For now, however, Obama is postponing action on several difficult issues, knowing that Republicans are determined to deny him political victories a few months before their chance to oust him. He’s hardly the first to adopt that strategy.
Obama expressed a fundamental truth when he quietly told Russia’s president that he will have “more flexibility” to deal with the touchy issue of missile defense after the Nov. 6 election — if Obama wins, that is. The statement might have raised few eyebrows had Obama made it nonchalantly to a U.S. audience. Instead, it kicked up a fuss because Obama thought the microphones were off when he spoke with Dmitry Medvedev in South Korea, and because Obama seemed to take his re-election for granted.

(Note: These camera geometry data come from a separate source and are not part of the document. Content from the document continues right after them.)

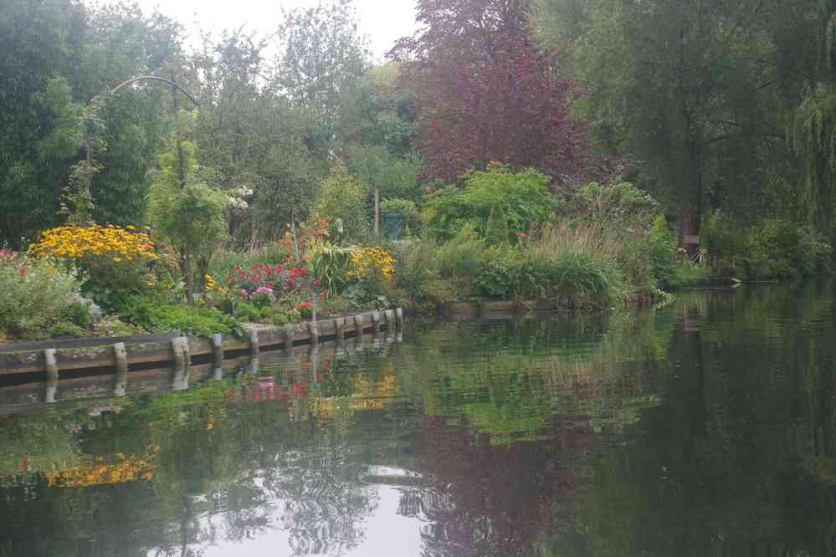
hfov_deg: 33.4
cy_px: 278
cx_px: 418
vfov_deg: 22.6
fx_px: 1393
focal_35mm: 60
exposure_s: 1/80
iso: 400
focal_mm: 40
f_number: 7.1
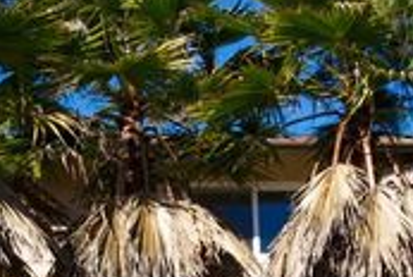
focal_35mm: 98
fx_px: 1126
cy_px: 290
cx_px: 19
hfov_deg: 20.2
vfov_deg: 13.8
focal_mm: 12.8
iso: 100
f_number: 5.6
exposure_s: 1/400
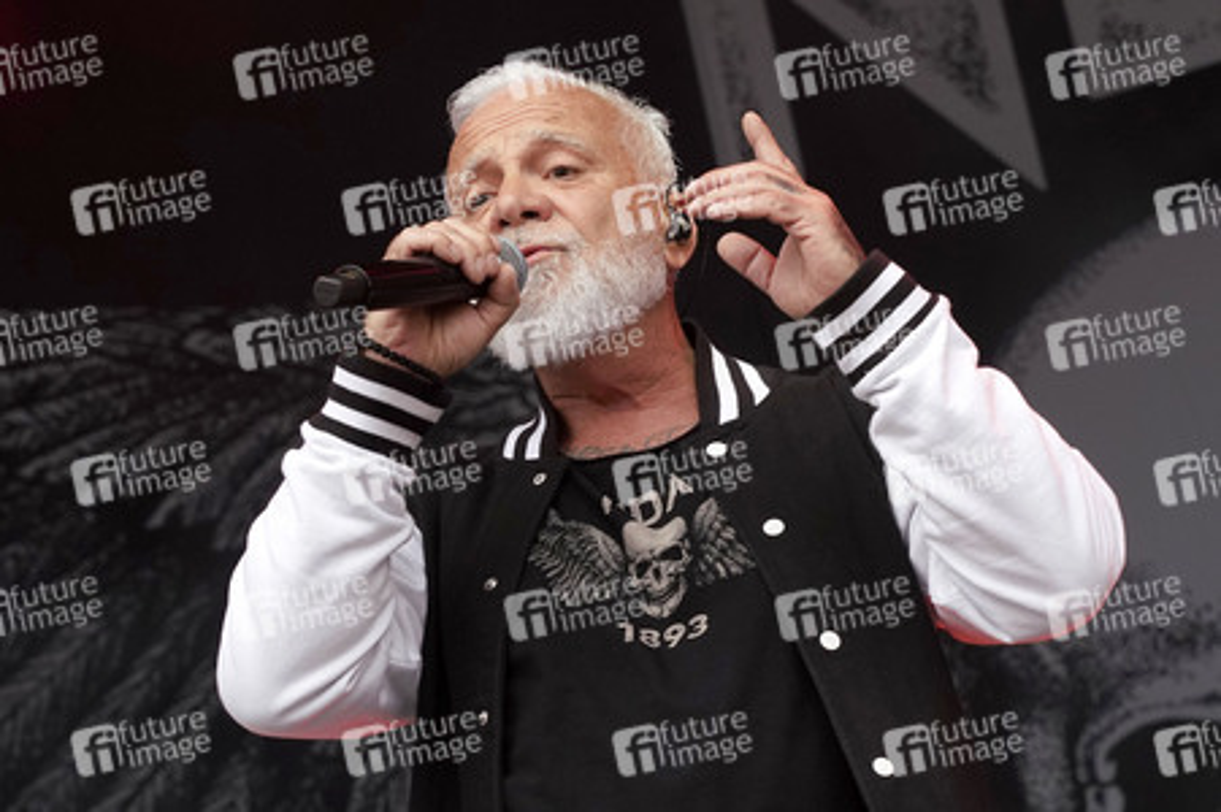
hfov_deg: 33.4
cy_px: 406
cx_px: 610
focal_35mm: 60
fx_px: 2033
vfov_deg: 22.6
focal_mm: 60
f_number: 5.6
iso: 1000
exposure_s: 1/160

Presidents traditionally ease their foot from the gas pedal in their fourth year, when re-election politics overshadow almost everything.
President Bill Clinton, a Democrat, played small-ball in 1996, proposing school uniforms and midnight basketball programs after previously tackling much tougher issues such as welfare cuts and targeted tax increases (successfully) and a major health care overhaul (unsuccessfully).
President George W. Bush, a Republican, talked vaguely of overhauling Social Security during his 2004 re-election campaign, and then found the public wasn’t ready for major changes after he won. Had he emphasized the proposed revisions during his campaign, Democrats’ cries of “privatization” might have tipped the close election to Massachusetts Sen. John Kerry.
“No president of either party has any flexibility whatsoever during a re-election year,” said Dan Schnur, a former GOP presidential aide who teaches political science at the University of Southern California.
“Your honeymoon is long gone,” he said. “Everything you do will be judged strictly in a political context. And anything you do that’s remotely unpopular could cost you the election.”
Obama has been blunt about election-year constraints. At a March 6 news conference, he acknowledged Hispanic supporters’ anger over his failure to achieve immigration changes, including paths to legal status for some illegal immigrants.
Obama, foreshadowing what he told Medvedev, said a presidential election can change the policy landscape.
“My hope is that, after this election, the Latino community will have sent a strong message that they want a bipartisan effort to pass comprehensive immigration reform,” he told reporters.